“Silka”

“Silka”, which means exile in Russian, is a photographic exploration of Brighton Beach, NY; the most densely populated Russian-speaking community in the Western Hemisphere.

Though the collapse of the USSR in 1991 changed Russia significantly and stimulated rapid modernization, Brighton Beach savors the past and is a living museum of Soviet nostalgia. A life ensconced in traditions, values and the iconology of the old world beliefs; this close-knit insular world of Soviet émigrés lives a cloistered existence in the shadow of New York City.

Father Nikodim, sanctifying the chapel built by recovering addicts and current residents of House of Labor and Love. (Photo by Alexey Yurenev/GroundTruth)
Father Nikodim, sanctifying the chapel built by recovering addicts and current residents of House of Labor and Love. (Photo by Alexey Yurenev/GroundTruth)

Photographer’s note

In 2002, at the age of 16, I emigrated from Moscow to New York. Settling with my family in Westchester County, and already fluent in English, I quickly assimilated into the fabric of American life. Whatever homesickness I felt, I cured by visiting Brighton Beach. There, I stepped off the train into a historical period piece, а wax museum of Soviet nostalgia, full of WWII vets, grandmas in bright lipstick, and shady-looking men in tracksuits. Remnants of another epoch, these Russian-speaking Americans, had created a comfortable mold for future generations of post-Soviet émigrés to settle: a community that insulated itself with a language that had now adopted words like “fun,” “slice,” “train”, and “bye.”

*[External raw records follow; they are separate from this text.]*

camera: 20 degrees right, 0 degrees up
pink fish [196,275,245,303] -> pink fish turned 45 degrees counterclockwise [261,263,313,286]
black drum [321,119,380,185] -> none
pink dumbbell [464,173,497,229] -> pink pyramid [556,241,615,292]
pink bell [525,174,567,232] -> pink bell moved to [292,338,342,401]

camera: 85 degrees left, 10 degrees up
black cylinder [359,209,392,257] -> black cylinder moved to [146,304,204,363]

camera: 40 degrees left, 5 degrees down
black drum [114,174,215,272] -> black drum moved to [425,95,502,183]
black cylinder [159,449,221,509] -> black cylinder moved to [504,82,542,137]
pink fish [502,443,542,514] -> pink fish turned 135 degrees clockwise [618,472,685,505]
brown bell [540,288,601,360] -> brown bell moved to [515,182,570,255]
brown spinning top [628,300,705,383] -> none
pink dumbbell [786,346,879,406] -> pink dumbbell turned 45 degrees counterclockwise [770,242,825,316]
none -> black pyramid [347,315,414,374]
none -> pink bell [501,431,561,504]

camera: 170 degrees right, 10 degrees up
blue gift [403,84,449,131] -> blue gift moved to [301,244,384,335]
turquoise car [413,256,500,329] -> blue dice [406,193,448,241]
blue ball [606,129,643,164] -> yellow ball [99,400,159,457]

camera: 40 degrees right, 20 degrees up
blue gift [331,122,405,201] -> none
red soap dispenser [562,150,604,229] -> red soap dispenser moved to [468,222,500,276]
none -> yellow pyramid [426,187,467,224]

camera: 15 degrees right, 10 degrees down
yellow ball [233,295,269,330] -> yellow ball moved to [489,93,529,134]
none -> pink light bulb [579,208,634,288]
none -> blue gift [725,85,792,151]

For a young émigré from Moscow, everything was oddly familiar, yet slightly distorted, pickled in the memories of yesteryear.

Soup kitchen and prayer services on the boardwalk at Brighton Beach. (Photo by Alexey Yurenev/GroundTruth)
Soup kitchen and prayer services on the boardwalk at Brighton Beach. (Photo by Alexey Yurenev/GroundTruth)

In 2018, which marked half my life lived in the United States, I moved to Brighton Beach to explore the meaning of this post-Soviet enclave, with its lifestyle and traditions that Russian immigrants were once so eager to leave behind, as well as my own dual identity. I made it my purpose to define this neighborhood, which resembled neither the Russia I left, nor the America I was living in. Indeed Brighton Beach, although popularized by tourists as an extension of the Coney Island sideshow, is its own country.